» WHAT TO DO
(A) Rewrite the stretch from "Net income for the" through "of increased production." in the Smith & Wesson fiscal 2007 results, substituting "worker productivity" for "labor efficiency".
(B) Using the Smith & Wesson fiscal 2007 results, answer these:
(i) What was net income for fiscal 2007?
(ii) What were operating expenses for fiscal 2007?
(iii) On what date did Smith & Wesson acquire Thompson/Center?

» PASSAGE TO READ

»»

Net product sales for fiscal 2007 increased 48.8% over the previous fiscal year. Firearms sales for the fiscal year grew 50.1% over the previous fiscal year, reflecting a 59.7% increase in pistol sales, the full year financial impact of tactical rifle sales, and four months of revenue from Thompson/Center Arms (“Thompson/Center”), which accounted for $22.5 million of revenue for fiscal 2007. Sales excluding the Thompson/Center acquisition grew at a rate of 34.5% for fiscal 2007.
Net income for fiscal 2007 of $13.0 million, or $.31 per diluted share, was $4.3 million, or $.09 per diluted share, higher than for the previous fiscal year.
Smith & Wesson Chairman of the Board, Barry M. Monheit, said, “Our results for fiscal 2007 reflect the tremendous execution of our business strategy by Mike Golden and his team. They have now delivered ten consecutive quarters of year-over-year, double digit sales growth in our core handgun business, and the recent acquisition of Thompson/Center, combined with the introduction of our new Smith & Wesson shotguns and bolt-action rifles, demonstrates that our diversification is successfully underway. The board of directors is excited with the progress this team has made, and we look forward to opportunities to build upon these successes in fiscal 2008.”
Net product sales for the fourth fiscal quarter ended April 30, 2007 were a record $82.6 million, a 59.3% increase over fourth quarter fiscal 2006 net product sales of $51.9

 


 

million. Excluding Thompson/Center, sales grew at a rate of 22.3% for the fourth quarter. It should be noted that record sales for the fourth quarter of fiscal 2007 were achieved without the benefit of any revenue from federal government orders. Federal government orders for the fourth quarter of fiscal 2006 totaled $5.0 million. Thompson/Center generated approximately $19.2 million of net sales for the fourth quarter of fiscal 2007. Since the acquisition by Smith & Wesson on January 3, 2007, Thompson/Center has generated $22.5 million in net sales, representing a 21% increase over net sales for the same period one year ago.
Net income for the quarter was $5.2 million, or $0.12 per diluted share, compared with $4.2 million or $0.11 per diluted share, for the fourth quarter of fiscal 2006. The fourth quarter of fiscal 2007 included $1.5 million in cost of sales resulting from the write up to fair market value of the Thompson/Center inventory.
Gross margin of 32.3% for fiscal 2007 was higher than gross margin of 31.0% for fiscal 2006. Gross margin for fiscal 2007 included $2.7 million in cost of sales resulting from the write-up to fair market value of the Thompson/Center inventory. Without the impact of this one-time, acquisition-related event, gross margin for fiscal 2007 would have been 33.4%. The improvement in gross margin was attributable to improved labor efficiency and continued leveraging of fixed costs as a result of increased production.
Operating expenses for fiscal 2007 were $51.9 million compared with $35.1 million for fiscal 2006. Thompson/Center accounted for $7.6 million of the increase in operating expenses for fiscal 2007, and it should be noted that operating expenses for fiscal 2006 were net of a $3.1 million reduction in accruals for estimated environmental remediation costs. Operating expenses as a percentage of sales and licensing were 21.9% for fiscal 2007 compared with 23.8% for fiscal 2006, excluding the environmental adjustment. Stock-based compensation expense was $2.6 million for fiscal 2007 compared with $2.1 million, in fiscal 2006.

««

» SUPPLIED INFORMATION
»»

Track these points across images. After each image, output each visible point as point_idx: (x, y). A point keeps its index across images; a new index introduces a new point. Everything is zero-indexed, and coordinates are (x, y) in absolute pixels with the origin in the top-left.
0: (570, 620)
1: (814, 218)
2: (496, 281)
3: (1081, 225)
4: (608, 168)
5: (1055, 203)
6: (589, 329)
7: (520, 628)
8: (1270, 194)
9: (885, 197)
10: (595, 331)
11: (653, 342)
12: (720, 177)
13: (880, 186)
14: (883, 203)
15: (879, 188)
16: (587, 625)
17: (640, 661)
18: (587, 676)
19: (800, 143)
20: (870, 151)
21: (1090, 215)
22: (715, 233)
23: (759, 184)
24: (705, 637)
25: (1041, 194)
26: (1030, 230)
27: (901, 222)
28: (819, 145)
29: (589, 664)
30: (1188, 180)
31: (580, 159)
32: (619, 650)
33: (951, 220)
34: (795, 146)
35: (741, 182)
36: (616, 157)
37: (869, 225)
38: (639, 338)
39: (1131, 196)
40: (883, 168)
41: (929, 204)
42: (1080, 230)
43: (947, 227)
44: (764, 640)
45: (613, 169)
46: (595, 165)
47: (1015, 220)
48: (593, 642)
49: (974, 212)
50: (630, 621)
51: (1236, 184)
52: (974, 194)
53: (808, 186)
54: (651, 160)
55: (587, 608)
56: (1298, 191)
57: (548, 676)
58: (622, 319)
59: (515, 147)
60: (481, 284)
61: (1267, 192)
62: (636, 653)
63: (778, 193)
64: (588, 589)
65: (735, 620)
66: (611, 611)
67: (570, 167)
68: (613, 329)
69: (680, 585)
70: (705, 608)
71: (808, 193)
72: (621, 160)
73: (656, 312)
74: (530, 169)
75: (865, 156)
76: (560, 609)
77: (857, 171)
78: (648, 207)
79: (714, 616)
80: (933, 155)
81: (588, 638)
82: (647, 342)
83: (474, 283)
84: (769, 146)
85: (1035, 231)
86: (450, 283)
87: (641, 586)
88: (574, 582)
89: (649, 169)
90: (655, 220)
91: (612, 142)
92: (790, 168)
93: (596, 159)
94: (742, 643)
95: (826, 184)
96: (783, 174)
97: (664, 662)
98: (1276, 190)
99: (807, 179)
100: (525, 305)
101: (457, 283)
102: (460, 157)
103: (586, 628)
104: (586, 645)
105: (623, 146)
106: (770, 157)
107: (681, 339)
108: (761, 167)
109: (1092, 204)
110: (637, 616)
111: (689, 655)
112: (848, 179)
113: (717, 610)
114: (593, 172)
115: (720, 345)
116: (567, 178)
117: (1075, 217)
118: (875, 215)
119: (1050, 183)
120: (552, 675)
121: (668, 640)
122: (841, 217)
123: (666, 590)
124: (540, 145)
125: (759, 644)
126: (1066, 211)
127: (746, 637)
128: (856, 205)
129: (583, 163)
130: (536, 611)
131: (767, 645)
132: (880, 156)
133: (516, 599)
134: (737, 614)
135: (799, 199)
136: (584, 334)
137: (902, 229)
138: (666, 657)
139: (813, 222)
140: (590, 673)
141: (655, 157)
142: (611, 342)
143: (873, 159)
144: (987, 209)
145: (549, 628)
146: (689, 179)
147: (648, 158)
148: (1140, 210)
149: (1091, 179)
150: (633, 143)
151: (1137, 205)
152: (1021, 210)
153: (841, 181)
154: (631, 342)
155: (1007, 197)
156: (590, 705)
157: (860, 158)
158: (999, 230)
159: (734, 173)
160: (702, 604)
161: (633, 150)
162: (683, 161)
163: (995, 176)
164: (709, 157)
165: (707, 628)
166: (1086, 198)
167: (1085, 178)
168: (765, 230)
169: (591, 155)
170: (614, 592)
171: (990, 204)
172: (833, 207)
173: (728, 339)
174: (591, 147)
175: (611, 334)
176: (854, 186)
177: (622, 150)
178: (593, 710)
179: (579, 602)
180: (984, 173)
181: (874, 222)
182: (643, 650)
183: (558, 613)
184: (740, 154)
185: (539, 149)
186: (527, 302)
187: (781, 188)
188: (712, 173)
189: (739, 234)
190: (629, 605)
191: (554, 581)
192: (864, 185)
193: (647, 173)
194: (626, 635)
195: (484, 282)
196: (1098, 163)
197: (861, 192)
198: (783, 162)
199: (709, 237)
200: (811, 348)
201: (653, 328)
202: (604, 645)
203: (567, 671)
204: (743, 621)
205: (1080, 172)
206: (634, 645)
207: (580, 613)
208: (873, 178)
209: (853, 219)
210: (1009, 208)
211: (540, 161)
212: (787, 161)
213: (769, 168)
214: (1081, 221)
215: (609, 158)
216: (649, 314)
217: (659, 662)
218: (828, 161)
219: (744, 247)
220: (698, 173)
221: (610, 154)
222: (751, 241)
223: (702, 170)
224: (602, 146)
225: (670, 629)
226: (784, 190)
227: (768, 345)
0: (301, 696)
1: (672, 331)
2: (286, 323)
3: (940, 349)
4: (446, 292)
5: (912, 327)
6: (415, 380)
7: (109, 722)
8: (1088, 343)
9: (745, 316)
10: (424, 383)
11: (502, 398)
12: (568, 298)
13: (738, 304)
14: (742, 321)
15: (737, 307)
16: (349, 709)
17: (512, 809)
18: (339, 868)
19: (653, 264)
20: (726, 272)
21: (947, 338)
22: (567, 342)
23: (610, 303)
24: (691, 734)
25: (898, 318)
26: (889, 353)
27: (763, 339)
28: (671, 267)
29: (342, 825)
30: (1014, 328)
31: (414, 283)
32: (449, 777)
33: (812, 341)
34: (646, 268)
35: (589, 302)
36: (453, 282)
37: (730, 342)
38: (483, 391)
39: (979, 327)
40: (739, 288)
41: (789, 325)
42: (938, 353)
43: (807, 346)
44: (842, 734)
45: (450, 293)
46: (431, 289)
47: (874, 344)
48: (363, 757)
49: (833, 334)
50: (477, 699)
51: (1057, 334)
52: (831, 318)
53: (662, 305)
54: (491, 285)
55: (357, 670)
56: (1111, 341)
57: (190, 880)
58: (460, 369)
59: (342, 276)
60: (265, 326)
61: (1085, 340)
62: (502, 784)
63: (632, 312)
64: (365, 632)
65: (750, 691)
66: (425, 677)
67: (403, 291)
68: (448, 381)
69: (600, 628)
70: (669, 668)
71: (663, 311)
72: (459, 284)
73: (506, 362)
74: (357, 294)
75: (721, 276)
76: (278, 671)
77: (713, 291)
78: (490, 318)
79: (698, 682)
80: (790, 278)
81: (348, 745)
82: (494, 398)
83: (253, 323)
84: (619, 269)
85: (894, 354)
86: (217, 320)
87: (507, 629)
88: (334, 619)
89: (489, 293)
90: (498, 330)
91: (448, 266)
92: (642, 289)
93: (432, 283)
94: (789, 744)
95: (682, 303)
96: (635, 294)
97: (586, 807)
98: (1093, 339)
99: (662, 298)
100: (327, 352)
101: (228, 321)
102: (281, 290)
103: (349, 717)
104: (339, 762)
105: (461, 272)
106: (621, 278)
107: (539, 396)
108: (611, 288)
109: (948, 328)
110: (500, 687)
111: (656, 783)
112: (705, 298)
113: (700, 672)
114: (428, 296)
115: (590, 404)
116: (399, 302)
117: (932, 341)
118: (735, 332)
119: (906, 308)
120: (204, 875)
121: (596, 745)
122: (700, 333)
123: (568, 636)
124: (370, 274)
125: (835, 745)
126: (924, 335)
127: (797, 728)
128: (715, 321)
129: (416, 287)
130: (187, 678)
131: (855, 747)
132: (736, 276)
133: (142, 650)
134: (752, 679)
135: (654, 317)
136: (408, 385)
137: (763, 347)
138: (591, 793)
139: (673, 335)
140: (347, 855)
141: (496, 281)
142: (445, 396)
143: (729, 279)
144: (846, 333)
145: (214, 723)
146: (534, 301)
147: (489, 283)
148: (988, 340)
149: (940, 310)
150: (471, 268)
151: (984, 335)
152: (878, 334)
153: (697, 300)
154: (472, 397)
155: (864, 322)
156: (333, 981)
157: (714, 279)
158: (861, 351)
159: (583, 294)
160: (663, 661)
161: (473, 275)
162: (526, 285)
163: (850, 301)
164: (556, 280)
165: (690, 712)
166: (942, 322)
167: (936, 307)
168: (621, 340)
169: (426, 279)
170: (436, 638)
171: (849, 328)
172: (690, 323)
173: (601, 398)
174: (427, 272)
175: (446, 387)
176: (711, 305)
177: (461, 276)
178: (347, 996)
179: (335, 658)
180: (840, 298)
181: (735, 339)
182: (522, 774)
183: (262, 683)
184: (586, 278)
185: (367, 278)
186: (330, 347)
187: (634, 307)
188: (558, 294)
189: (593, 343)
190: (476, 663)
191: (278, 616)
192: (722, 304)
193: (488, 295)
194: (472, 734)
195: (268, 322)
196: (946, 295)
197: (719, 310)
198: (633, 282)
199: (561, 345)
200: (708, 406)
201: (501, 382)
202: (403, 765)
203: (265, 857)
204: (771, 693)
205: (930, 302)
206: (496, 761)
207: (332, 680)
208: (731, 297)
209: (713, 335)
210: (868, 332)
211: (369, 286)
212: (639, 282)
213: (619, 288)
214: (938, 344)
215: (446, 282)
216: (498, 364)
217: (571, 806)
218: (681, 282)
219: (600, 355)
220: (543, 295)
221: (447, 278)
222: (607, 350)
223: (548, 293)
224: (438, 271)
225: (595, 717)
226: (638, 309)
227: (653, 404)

««

» ANSWERS PER TASK
(A)
Net income for the quarter was $5.2 million, or $0.12 per diluted share, compared with $4.2 million or $0.11 per diluted share, for the fourth quarter of fiscal 2006. The fourth quarter of fiscal 2007 included $1.5 million in cost of sales resulting from the write up to fair market value of the Thompson/Center inventory.
Gross margin of 32.3% for fiscal 2007 was higher than gross margin of 31.0% for fiscal 2006. Gross margin for fiscal 2007 included $2.7 million in cost of sales resulting from the write-up to fair market value of the Thompson/Center inventory. Without the impact of this one-time, acquisition-related event, gross margin for fiscal 2007 would have been 33.4%. The improvement in gross margin was attributable to improved worker productivity and continued leveraging of fixed costs as a result of increased production.

(B)
(i) $13.0 million, or $.31 per diluted share
(ii) $51.9 million
(iii) January 3, 2007